DEVELOPING MACHINE LEARNING ALGORITHMS FOR PREDICTING SOYBEAN YIELD BASED ON WEATHER AND SOIL DATA

Abstract

Accurate forecasting of soybean (Glycine max) yield under variable environmental conditions is essential for optimizing management decisions and ensuring food security. In this study, we developed a hybrid machine learning pipeline that integrates weather (cumulative growing‐season precipitation, mean temperature, solar radiation, humidity) and soil (moisture, organic matter, pH, texture) data using principal component analysis and recursive feature elimination. We trained Random Forest, support vector machine, and deep neural network models on a multi‐year (2021–2023), multi‐region dataset and evaluated performance via five‐fold cross‐validation and independent test sets. Random Forest consistently outperformed alternatives, achieving a lowest test‐set RMSE of 1.15 t/ha, MAE of 0.82 t/ha, and R² up to 0.87, while five‐fold MAE ranged 0.83–0.90 t/ha.

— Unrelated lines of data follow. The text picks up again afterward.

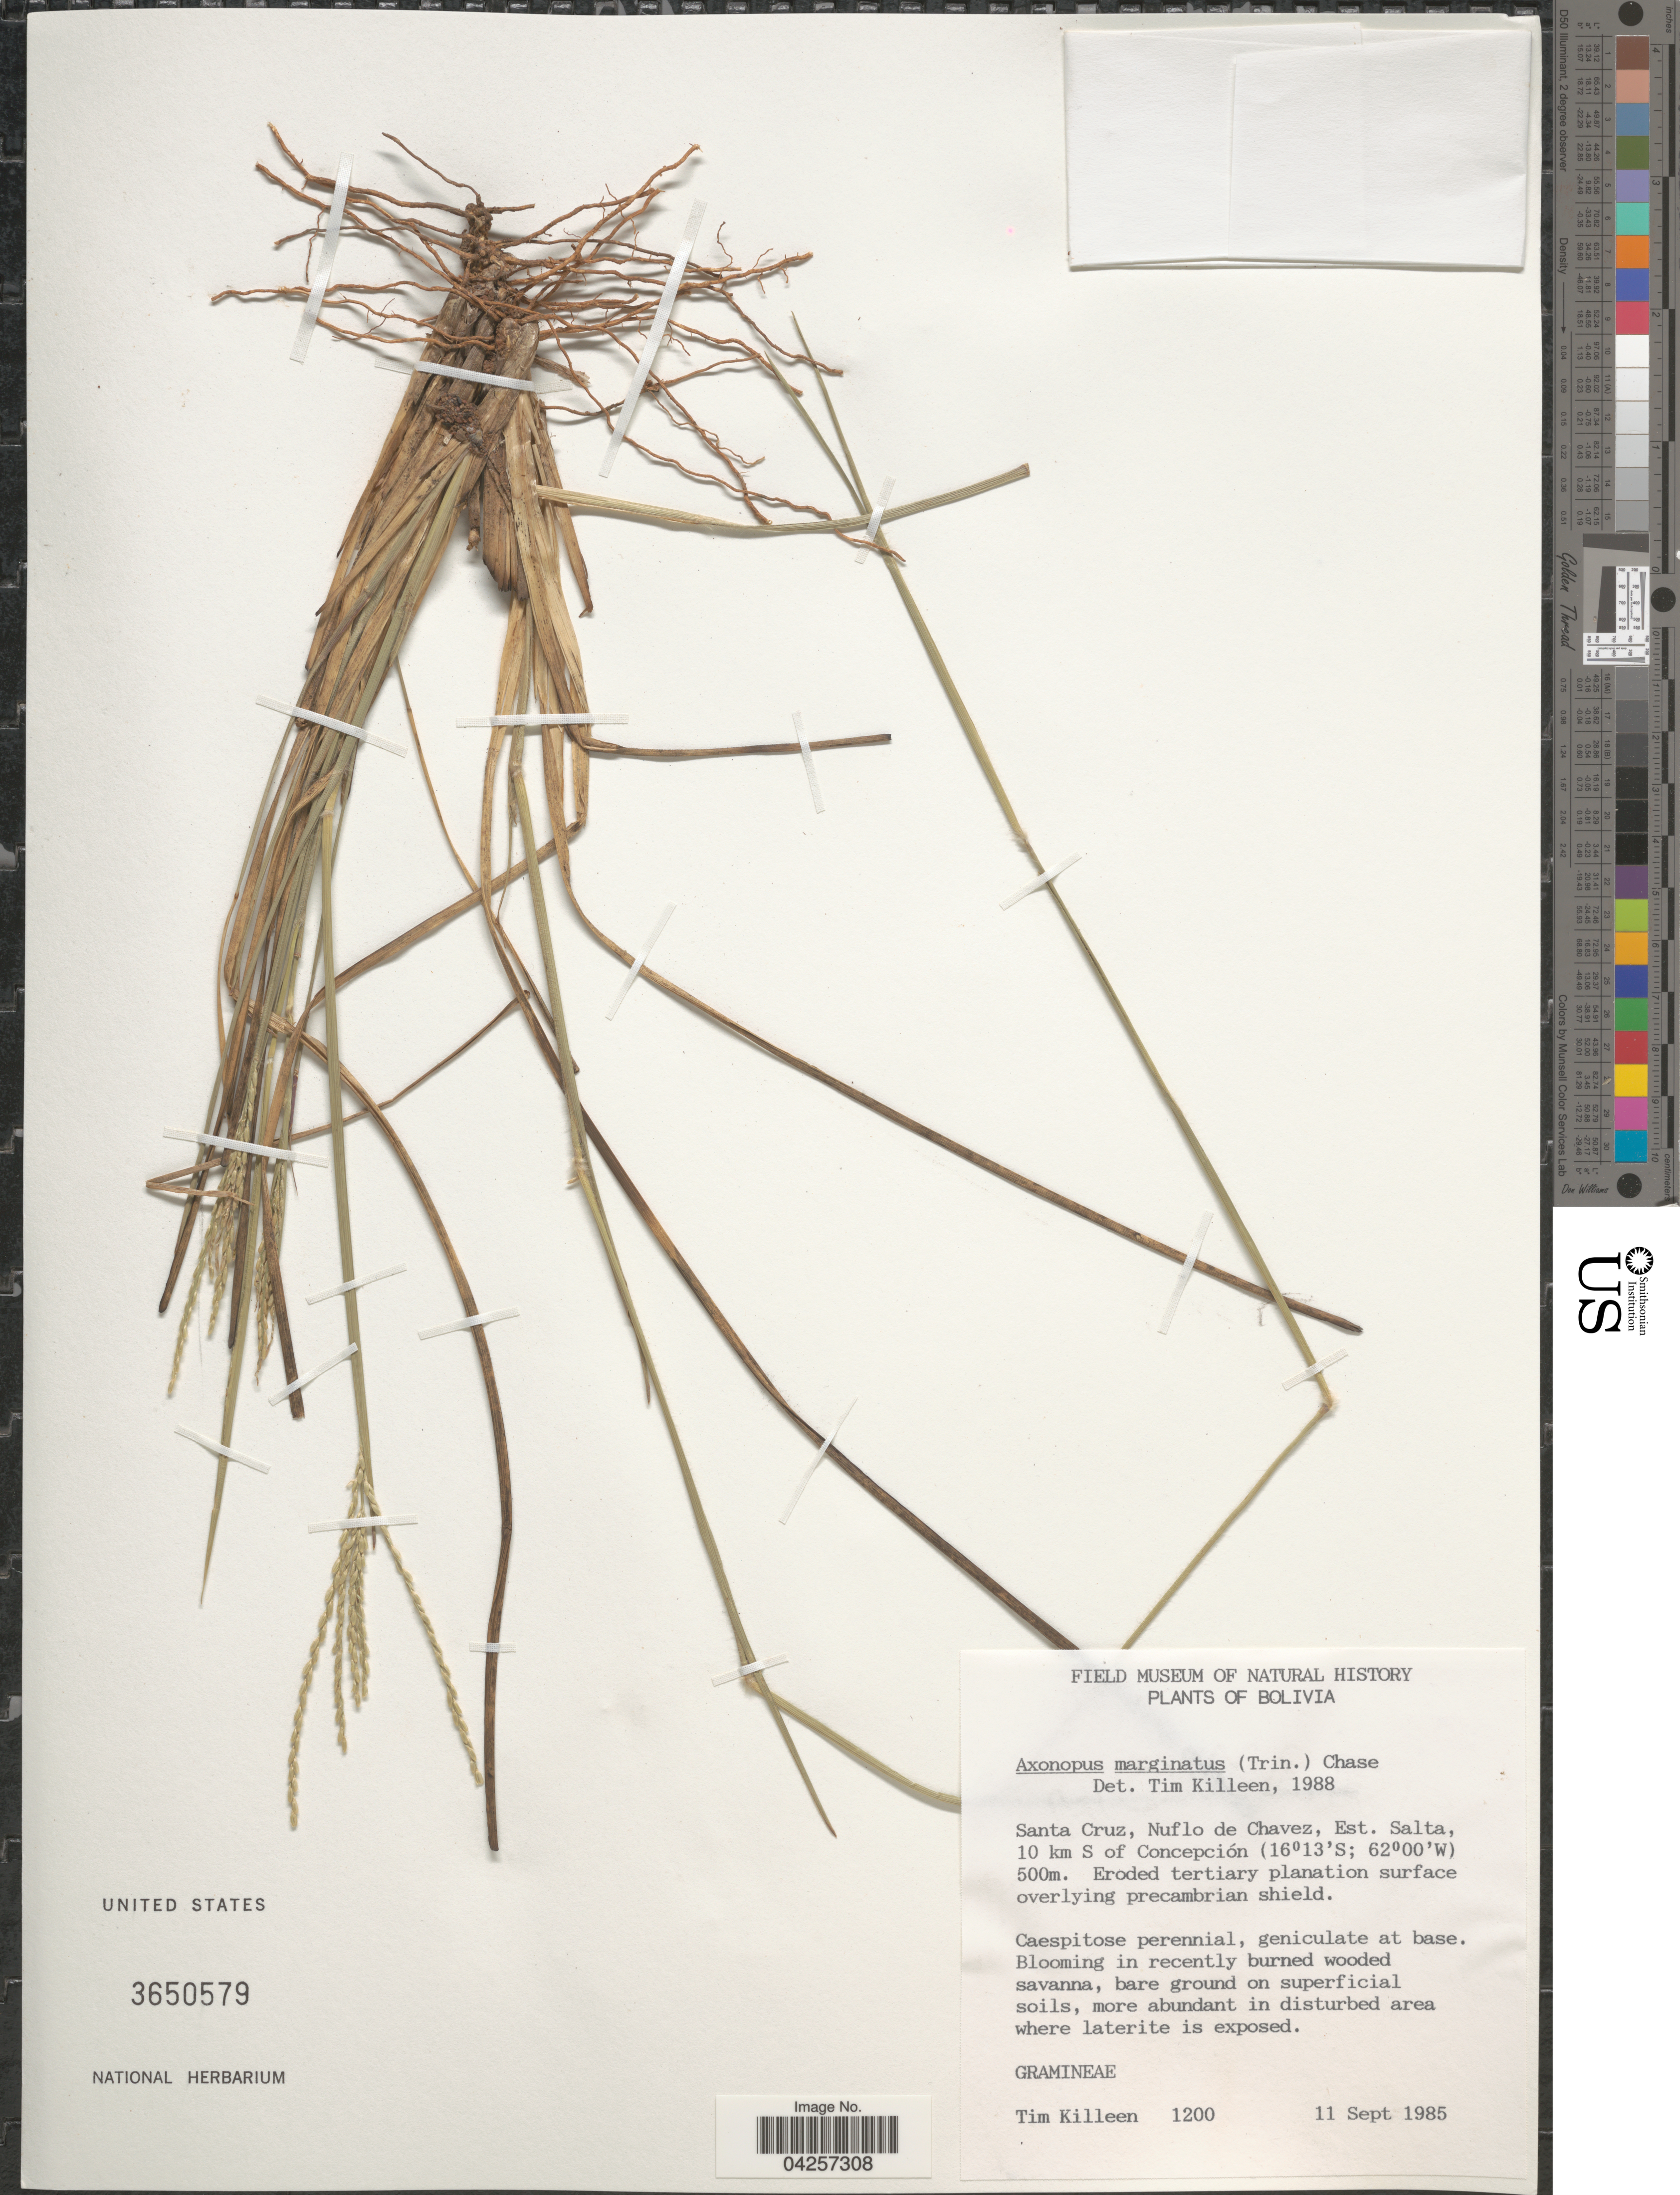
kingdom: Plantae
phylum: Tracheophyta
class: Liliopsida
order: Poales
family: Poaceae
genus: Axonopus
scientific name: Axonopus marginatus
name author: (Trin.) Chase ex Hitchc.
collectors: T. J. Killeen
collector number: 1200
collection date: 1985-09-11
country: Bolivia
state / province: Santa Cruz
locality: Nuflo de Chavez, Est. Salta, 10 km S of Concepción.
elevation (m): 500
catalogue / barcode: US 3650579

Regional assessments revealed the East region had the highest accuracy and the West the greatest error variance. SHAP‐based analysis ranked cumulative precipitation and mean temperature as the top drivers of yield variability, supported by feature‐importance bar charts, scatter plots of predicted versus actual yields, and error‐distribution visualizations. Correlation heatmaps confirmed low to moderate collinearity among key predictors, validating the benefit of multi‐modal data fusion. Our approach demonstrates robust, interpretable yield forecasting and can be transferred to other crops and regions with local calibration. This decision‐support tool offers stakeholders a scalable solution for enhancing soybean productivity under climatic uncertainty.